Больше теребить разбитое сердце Глаши Путилин не стал, а сразу же после обеда направился по указанному околоточным адресу на Обводный канал. На его счастье
Федор спал в своем угле, который снимал за пять рублей в месяц. Черенков, в отличие от брата, был щуплым с одутловатым лицом, выдававшим большого любителя выпить.
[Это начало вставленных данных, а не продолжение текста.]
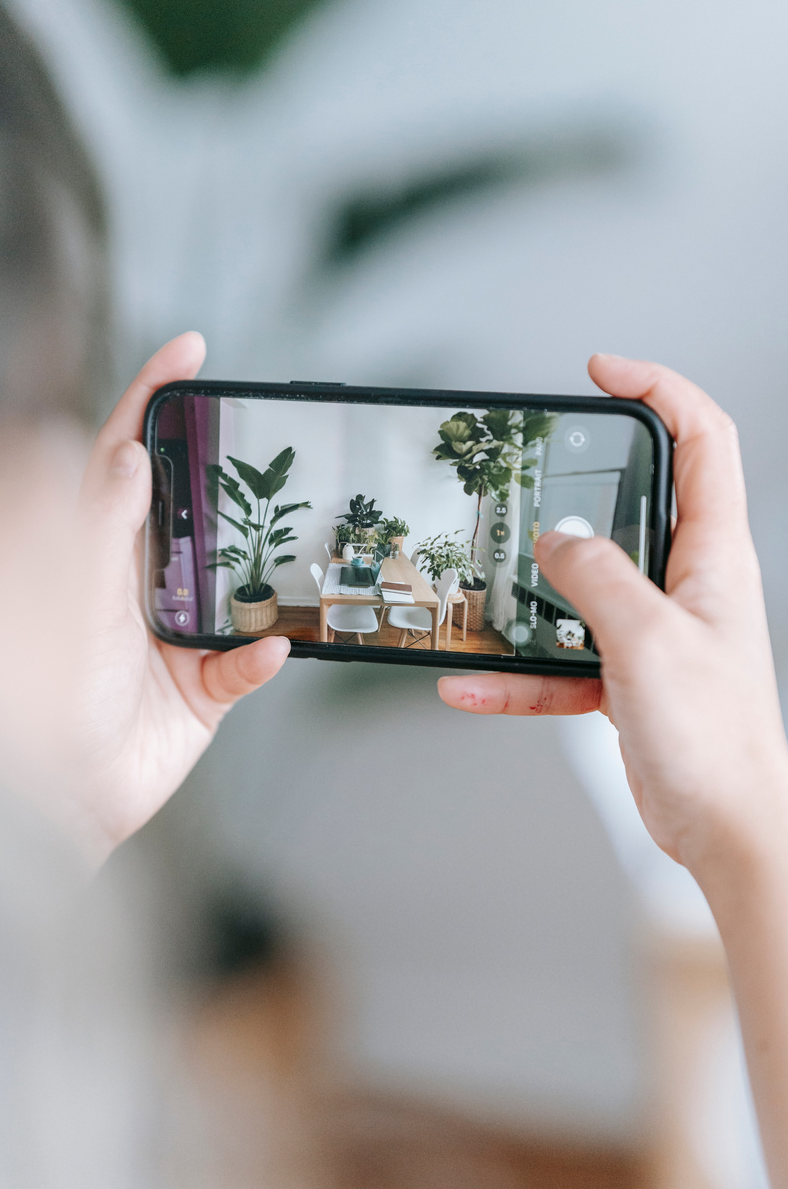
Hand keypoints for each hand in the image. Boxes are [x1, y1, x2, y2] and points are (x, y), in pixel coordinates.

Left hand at [75, 333, 288, 862]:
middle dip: (230, 476)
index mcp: (98, 550)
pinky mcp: (208, 686)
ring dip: (263, 571)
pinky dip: (260, 658)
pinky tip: (267, 651)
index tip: (190, 351)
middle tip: (267, 444)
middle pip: (195, 510)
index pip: (128, 457)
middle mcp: (141, 584)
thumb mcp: (71, 596)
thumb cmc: (45, 699)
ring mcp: (179, 633)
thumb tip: (131, 452)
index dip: (154, 400)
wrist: (61, 800)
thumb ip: (101, 523)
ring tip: (295, 542)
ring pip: (238, 581)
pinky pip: (250, 663)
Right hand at [438, 354, 787, 877]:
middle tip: (530, 470)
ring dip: (532, 591)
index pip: (702, 440)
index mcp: (713, 556)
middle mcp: (687, 584)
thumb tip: (558, 540)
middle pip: (637, 503)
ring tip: (484, 590)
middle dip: (582, 485)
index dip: (658, 390)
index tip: (603, 371)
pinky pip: (561, 658)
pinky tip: (472, 685)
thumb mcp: (648, 641)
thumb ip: (597, 579)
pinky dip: (517, 672)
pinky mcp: (627, 676)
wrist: (728, 830)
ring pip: (584, 586)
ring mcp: (654, 630)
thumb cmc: (717, 742)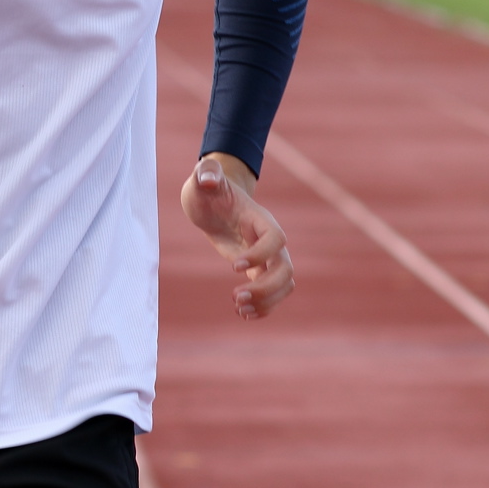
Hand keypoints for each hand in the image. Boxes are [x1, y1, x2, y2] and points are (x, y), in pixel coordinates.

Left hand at [180, 153, 294, 319]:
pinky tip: (242, 313)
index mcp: (260, 219)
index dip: (260, 255)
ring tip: (239, 308)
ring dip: (267, 302)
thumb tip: (209, 179)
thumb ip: (207, 174)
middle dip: (266, 288)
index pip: (275, 239)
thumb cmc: (207, 189)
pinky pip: (273, 292)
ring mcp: (266, 255)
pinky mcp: (257, 268)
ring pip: (284, 284)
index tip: (233, 267)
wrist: (212, 200)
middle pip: (286, 269)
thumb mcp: (202, 180)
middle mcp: (268, 239)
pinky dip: (263, 307)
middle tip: (236, 297)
Иван Дмитриевич взял за плечо и начал трясти, Федор сел на кровати, ничего не соображая, только осоловелые глаза маленькими щелками иногда смотрели на Путилина и вновь закрывались.
– Погоди, – и рука Федора вытянулась вперед, – наливай, – это было произнёсено внятно и протяжно, словно не просил, а клянчил.
– Куда шубы дел? – Спросил в ухо Черенкова Путилин.
– Шубы? – невнятное бормотание и потом чистым голосом, – Дуньке снес.
– Когда?
– Отстань, – и повалился на кровать.
Путилин еще со времен службы знал, а памятью никогда не страдал, что в этих краях скупщица по имени Дунька была одна – Авдотья Тихоновна Белоглазова, личность пренеприятнейшая.
Через четверть часа Путилин стучал в ее дверь, за которой сперва послышалось шуршание, словно мыши бегают по бумаге, а затем скрипучий голос:
– Кто там?
– Открывай, – вкрадчиво произнёс Иван Дмитриевич, – с товаром я.
– Кто?
– Ну, я, – все тем же тоном произнёс Путилин и более раздраженно, – открывай, хочешь, чтоб весь околоток меня увидел.
Заскрипел в колодце замка ключ и дверь со скрипом отворилась, Иван Дмитриевич ступил вперед.
– Путилин? – раздался раздосадованный голос, и женщина попыталась прикрыть дверь
Иван Дмитриевич нажал плечом и вошел в темный коридор.
– Что так гостей привечаешь?
– Были бы гости? – с вызовом произнёсла Авдотья.
– А хоть и не гости, веди.
Женщина послушно закрыла дверь.
– Прошу, – наживать врага, хотя и в лице бывшего начальника сыскной полиции не было никакой нужды, дороже обойдется, рассудила Авдотья.
– С чем пожаловали, Иван Дмитрич?
– Дело есть, – Путилин осмотрелся, комната блестела, не пылинки, ни лишней вещицы, сразу видно, что справная хозяйка здесь живет, – чаю бы предложила?
– С вами опасно и воду пить.
После того, как чай был разлит по стаканам и хозяйкой предложен пирог с маком, Путилин произнёс:
– В твоих клиентах числится некий Федор Черенков, так?
– Допустим.
– Вот, Авдотья, чем ты мне нравишься, что схватываешь все на лету.
– Иван Дмитрич. не томи душу.
– Неси все, что он тебе приносил в последний месяц.
– За ради чего?
– Авдотья, ты ж меня знаешь, я шутить не привык.
– Иван Дмитрич, да вы вроде уже не в сыскной?
– Ты права, но неприятностей могу принести более чем раньше.
– Верю, но понимаю, что вы забрать захотите все, что он мне приносил?
– Авдотья, в накладе не останешься, – Путилин достал из кармана пачку ассигнаций.
Через четверть часа Иван Дмитриевич выходил из квартиры Белоглазовой с двумя большими узлами, когда сел в коляску, назвал еще один адрес, узнанный у Авдотьи, та подобрела, когда Иван Дмитриевич с лихвой заплатил за зимние вещи, принесенные Черенковым.
– Господин Путилин, вас подождать? – Спросил возница.
– Да, – коротко ответил Иван Дмитриевич, – я скоро.
Бывший начальник сыска и не подозревал, что известен многим в городе.